Job item>
Look at each line below and tally those holding "nierbuisje"; answer with that figure and nothing else.

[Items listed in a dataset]
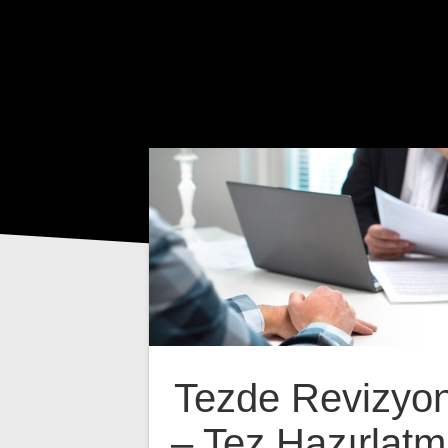
Tezde Revizyon
– Tez Hazırlatm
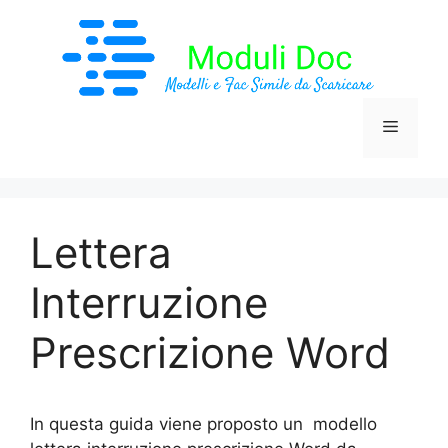
Vai
al
contenuto
Menu
Lettera
Interruzione
Prescrizione Word
In questa guida viene proposto un modello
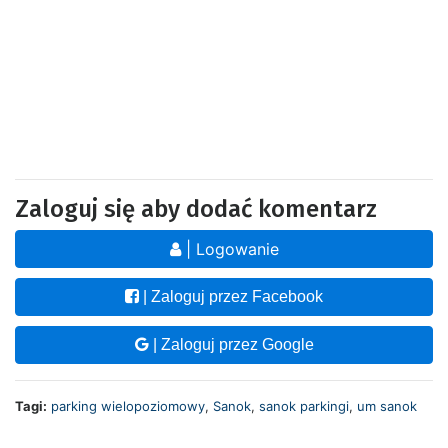
Zaloguj się aby dodać komentarz
| Logowanie
| Zaloguj przez Facebook
| Zaloguj przez Google
Tagi:
parking wielopoziomowy
,
Sanok
,
sanok parkingi
,
um sanok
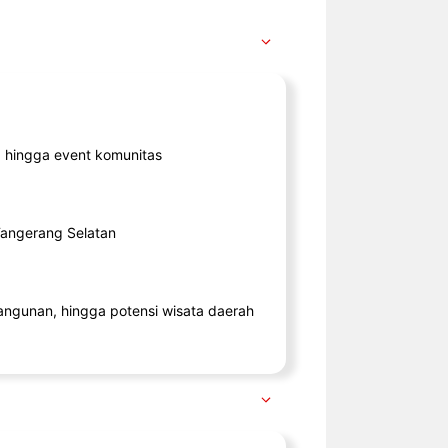
ik, hingga event komunitas
 Tangerang Selatan
angunan, hingga potensi wisata daerah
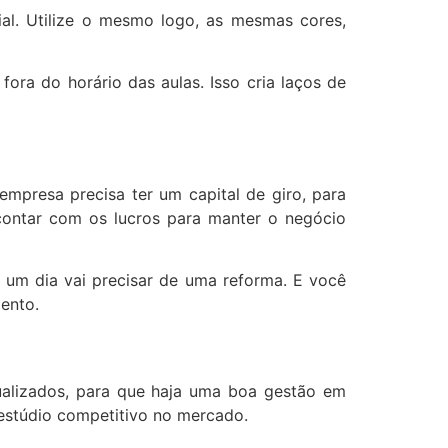
al. Utilize o mesmo logo, as mesmas cores,
fora do horário das aulas. Isso cria laços de
mpresa precisa ter um capital de giro, para
 contar com os lucros para manter o negócio
 um dia vai precisar de uma reforma. E você
ento.
ualizados, para que haja uma boa gestão em
m estúdio competitivo no mercado.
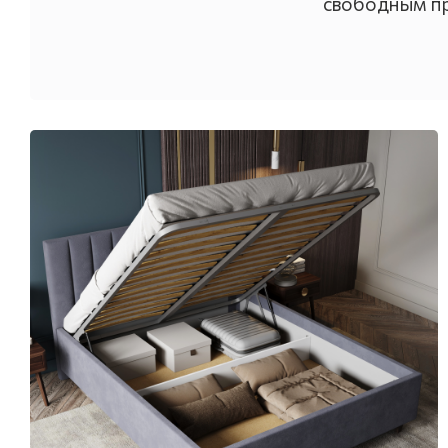
свободным пр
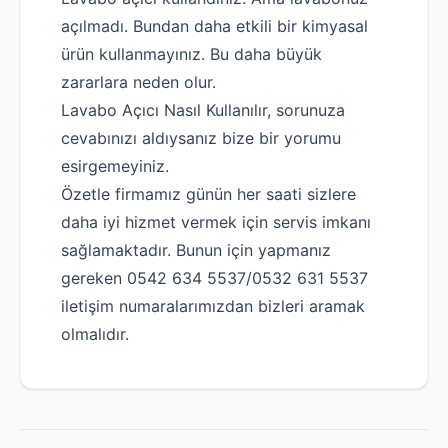
açılmadı. Bundan daha etkili bir kimyasal
ürün kullanmayınız. Bu daha büyük
zararlara neden olur.
Lavabo Açıcı Nasıl Kullanılır, sorunuza
cevabınızı aldıysanız bize bir yorumu
esirgemeyiniz.
Özetle firmamız günün her saati sizlere
daha iyi hizmet vermek için servis imkanı
sağlamaktadır. Bunun için yapmanız
gereken 0542 634 5537/0532 631 5537
iletişim numaralarımızdan bizleri aramak
olmalıdır.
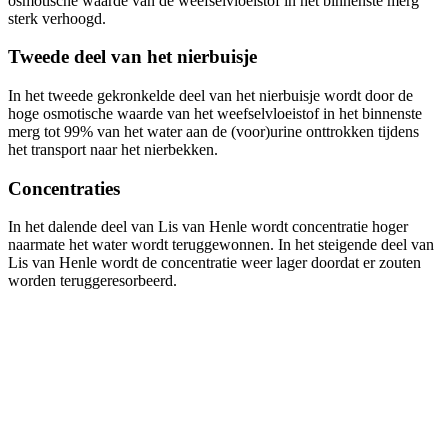
osmotische waarde van de weefselvloeistof in het binnenste merg
sterk verhoogd.
Tweede deel van het nierbuisje
In het tweede gekronkelde deel van het nierbuisje wordt door de
hoge osmotische waarde van het weefselvloeistof in het binnenste
merg tot 99% van het water aan de (voor)urine onttrokken tijdens
het transport naar het nierbekken.
Concentraties
In het dalende deel van Lis van Henle wordt concentratie hoger
naarmate het water wordt teruggewonnen. In het steigende deel van
Lis van Henle wordt de concentratie weer lager doordat er zouten
worden teruggeresorbeerd.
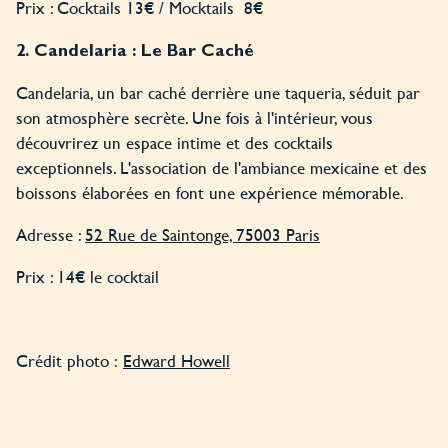
Prix : Cocktails 13€ / Mocktails 8€
2. Candelaria : Le Bar Caché
Candelaria, un bar caché derrière une taqueria, séduit par
son atmosphère secrète. Une fois à l'intérieur, vous
découvrirez un espace intime et des cocktails
exceptionnels. L'association de l'ambiance mexicaine et des
boissons élaborées en font une expérience mémorable.
Adresse :
52 Rue de Saintonge, 75003 Paris
Prix : 14€ le cocktail
Crédit photo :
Edward Howell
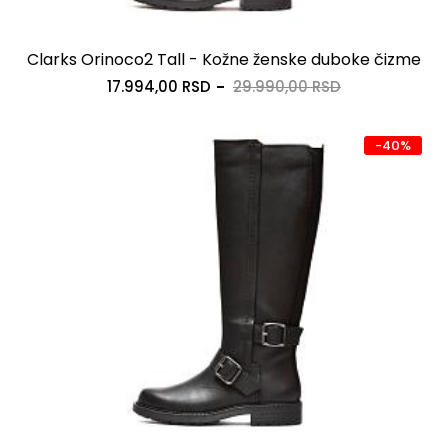
Clarks Orinoco2 Tall - Kožne ženske duboke čizme
17.994,00 RSD
29.990,00 RSD
-40%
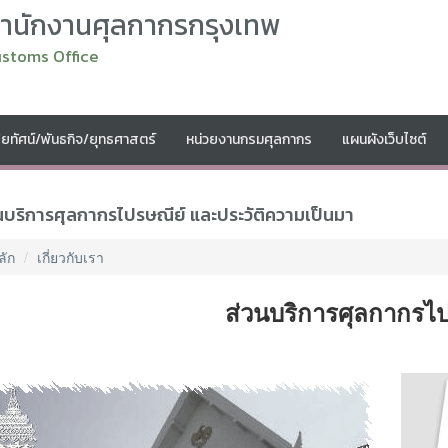
สำนักงานศุลกากรกรุงเทพ
ustoms Office
สัยทัศน์/พันธกิจ/ยุทธศาสตร์
หน่วยงานกรมศุลกากร
แผนผังเว็บไซต์
นบริการศุลกากรไปรษณีย์ และประวัติความเป็นมา
ลัก
เกี่ยวกับเรา
ส่วนบริการศุลกากรไป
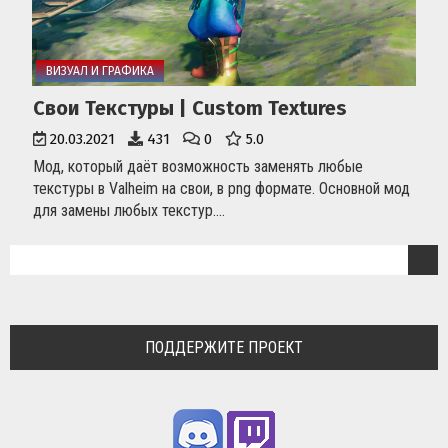
ВИЗУАЛ И ГРАФИКА
Свои Текстуры | Custom Textures
20.03.2021
431
0
5.0
Мод, который даёт возможность заменять любые
текстуры в Valheim на свои, в png формате. Основной мод
для замены любых текстур....
ПОДДЕРЖИТЕ ПРОЕКТ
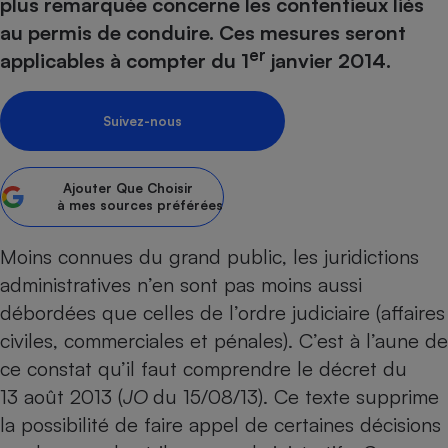
pression
plus remarquée concerne les contentieux liés
Choisir son fioul
Assurance
Sécurité - Hygiène
Circulation routière
au permis de conduire. Ces mesures seront
Choisir son pellet
Crédit immobilier
Banque - Crédit
Contrôle technique - Rép
er
applicables à compter du 1
janvier 2014.
Comparateur assurance emprunteur
Maison de retraite
Epargne - Fiscalité
Comparateu
Pièce détachée
Energie Moins Chère Ensemble
Comparatif réfrigérateur
Comparatif casque audio
Comparatif tondeuse ro
Moto
Suivez-nous
Comparatif plaque à indu
Comparatif barre de son
Comparatif poêle à gran
Supermarché - Drive
Comparatif hotte aspira
Comparatif imprimante m
Comparatif radiateur éle
Ajouter
Que Choisir
Électricité - Gaz
Hygiène - Beauté
à mes sources préférées
Comparatif climatiseur m
Comparatif ordinateur p
Tous les comparateurs
Maladie - Médecine - Mé
Comparatif aspirateur bal
Comparatif ultrabook
Aménagement
Moins connues du grand public, les juridictions
Toutes les cartes interactives
Système de santé - Com
Comparatif aspirateur tr
Comparatif tablette tacti
Supermarché - Drive
Bricolage - Jardinage
administratives n’en sont pas moins aussi
Retraite
Comparatif cafetière au
débordées que celles de l’ordre judiciaire (affaires
Chauffage
Speedtest - Testez le débit de votre
civiles, commerciales et pénales). C’est à l’aune de
Mutuelle
Comparatif robot cuiseu
Image et son
Produit d'entretien
connexion Internet
ce constat qu’il faut comprendre le décret du
Comparatif centrale vap
Comparateur auto
Informatique
Sécurité domestique
13 août 2013 (
JO
du 15/08/13). Ce texte supprime
Internet
la possibilité de faire appel de certaines décisions
Gros électroménager
Téléphonie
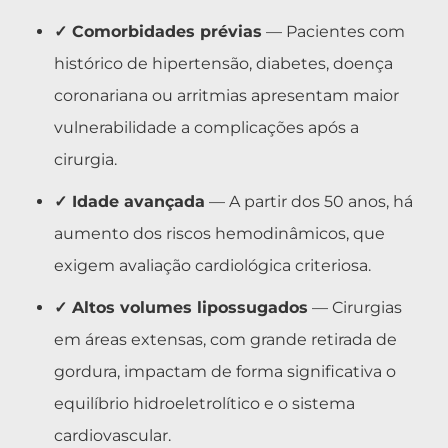
✓ Comorbidades prévias
— Pacientes com
histórico de hipertensão, diabetes, doença
coronariana ou arritmias apresentam maior
vulnerabilidade a complicações após a
cirurgia.
✓ Idade avançada
— A partir dos 50 anos, há
aumento dos riscos hemodinâmicos, que
exigem avaliação cardiológica criteriosa.
✓ Altos volumes lipossugados
— Cirurgias
em áreas extensas, com grande retirada de
gordura, impactam de forma significativa o
equilíbrio hidroeletrolítico e o sistema
cardiovascular.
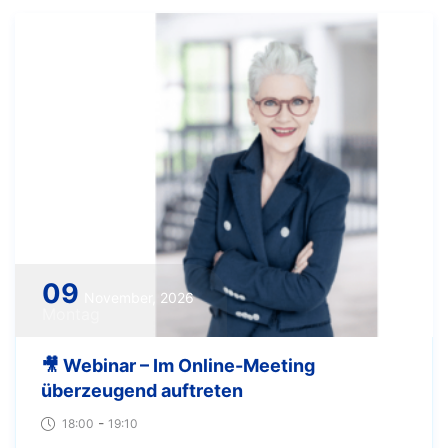
09
November, 2026
Montag
🎥 Webinar – Im Online-Meeting
überzeugend auftreten
-
18:00
19:10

Answer to this problem>
2